Recipe: Kolaches!

Jak se máš, y’all? Here, at long last, is my kolache recipe. This is more of a traditional Czech version like my grandmother made than the Texas-Czech (Czexan!) style. I messed around with my grandmother’s recipe, my great-grandmother’s recipe, and a few different modern recipes until I found the methods and amounts that work for me.






Writing recipes is extremely difficult!! I just finished my fourth (!!) cookbook, so that feels like an odd thing to say. But I had knowledgeable and experienced chef coauthors on the first three, and most of the recipes in Let’s Make Cocktails! have 3-5 ingredients. Writing this recipe out precisely and thoroughly was not easy.
I’ve gone back and forth on this recipe several times, and I’m sure I’ll make even more changes to it going forward. I’m not super confident my conversion measurements are right! I’m not at all sure that I’ve described or illustrated certain steps very well! But I have to show you what my great-grandmother Aloisie’s recipe looks like.

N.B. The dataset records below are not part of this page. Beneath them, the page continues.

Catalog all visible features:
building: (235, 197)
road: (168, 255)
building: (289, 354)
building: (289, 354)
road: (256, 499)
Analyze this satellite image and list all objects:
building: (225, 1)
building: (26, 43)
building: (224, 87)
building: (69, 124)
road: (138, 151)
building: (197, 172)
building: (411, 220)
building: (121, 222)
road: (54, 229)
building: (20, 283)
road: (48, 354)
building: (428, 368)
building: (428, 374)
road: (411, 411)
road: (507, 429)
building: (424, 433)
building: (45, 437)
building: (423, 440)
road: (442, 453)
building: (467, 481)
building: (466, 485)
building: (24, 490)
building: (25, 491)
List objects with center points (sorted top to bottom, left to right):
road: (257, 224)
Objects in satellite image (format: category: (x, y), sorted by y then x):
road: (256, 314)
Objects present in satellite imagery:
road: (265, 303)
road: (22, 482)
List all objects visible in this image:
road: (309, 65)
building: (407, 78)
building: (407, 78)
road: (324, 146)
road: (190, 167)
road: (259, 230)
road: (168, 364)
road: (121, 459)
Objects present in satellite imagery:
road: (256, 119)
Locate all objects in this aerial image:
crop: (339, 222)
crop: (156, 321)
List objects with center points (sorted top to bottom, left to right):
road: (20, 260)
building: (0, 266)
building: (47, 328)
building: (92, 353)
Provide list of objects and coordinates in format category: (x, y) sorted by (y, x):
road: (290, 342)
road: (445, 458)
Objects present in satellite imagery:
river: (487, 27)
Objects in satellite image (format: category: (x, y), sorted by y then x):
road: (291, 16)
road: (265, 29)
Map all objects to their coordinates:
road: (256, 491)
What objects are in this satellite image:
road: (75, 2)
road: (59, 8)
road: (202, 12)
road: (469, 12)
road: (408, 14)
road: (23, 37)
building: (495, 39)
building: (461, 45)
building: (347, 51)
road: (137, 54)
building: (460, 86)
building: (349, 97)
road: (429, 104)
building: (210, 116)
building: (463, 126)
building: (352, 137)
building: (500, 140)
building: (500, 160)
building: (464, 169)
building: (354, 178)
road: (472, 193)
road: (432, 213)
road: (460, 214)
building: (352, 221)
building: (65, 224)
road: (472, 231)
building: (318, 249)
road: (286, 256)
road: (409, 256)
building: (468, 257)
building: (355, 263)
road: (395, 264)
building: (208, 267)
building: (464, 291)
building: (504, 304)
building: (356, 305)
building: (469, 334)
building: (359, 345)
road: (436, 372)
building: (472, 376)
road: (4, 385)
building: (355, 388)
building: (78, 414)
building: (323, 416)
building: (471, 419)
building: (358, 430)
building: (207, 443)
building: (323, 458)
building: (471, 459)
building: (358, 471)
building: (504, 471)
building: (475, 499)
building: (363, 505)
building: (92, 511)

I love this so much. I love “moderate owen” and “wanilla” and “crumps” and I love how she typed up the side of the card when she ran out of space. Aloisie was born in Czechoslovakia and came to the United States as a teenager, so honestly this is pretty outstanding English, all things considered.
My dad told me once that she never measured a thing when she cooked, and that it was a miracle anyone got her to write the recipe down at all. I’m sure my recipe has lots of inaccuracies that I’ll fix over time, but I am confident my recipe is at least a little more carefully documented than Aloisie’s.
I’m going to keep working on the recipe, though, and hopefully someday soon I’ll have a whole minicomic about kolaches to share. I’m fascinated with the different styles of kolaches in Czechia. Here are a few in-process spreads:


In Texas, where my parents live, kolaches are widespread enough that you’ll find them at bakeries, grocery stores, and even gas stations. However: most of these will be buns filled with meat. These are not proper kolaches, but klobásníky. They use the same sweet dough as kolaches, but wrapped around sausages! Lately I have been making these with longganisa (the most delicious sausage ever), and they are pretty incredible. Texas-Czech-Filipino fusion! Maybe next week’s newsletter will be more about that.
How’s the book going, Sarah:
It’s done! It’s available for preorder! It comes out in April! I think we do one more proofread before it goes to the printer.
Upcoming things:
I will be at SLICE in St. Louis on October 18!
I will be in Madison at the Wisconsin Book Festival on October 24!
What I’m into lately:
I’m reading The Dictionary of Lost Words by Pip Williams for my book club, and it’s very nice. It’s slow, and not terribly thrilling, but it’s quietly thoughtful in a way that my fresh-off-the-book brain really appreciates. I also finally watched K-Pop Demon Hunters and it was great. I can’t get the music out of my head. (“Heels, nails, blade, mascara / fit check for my napalm era” is a lyric that will live in my head forever.)
What Toki’s into lately:
I’m sad to report that my innocent son has turned to a life of petty crime. He’ll swipe your seat the second you get up!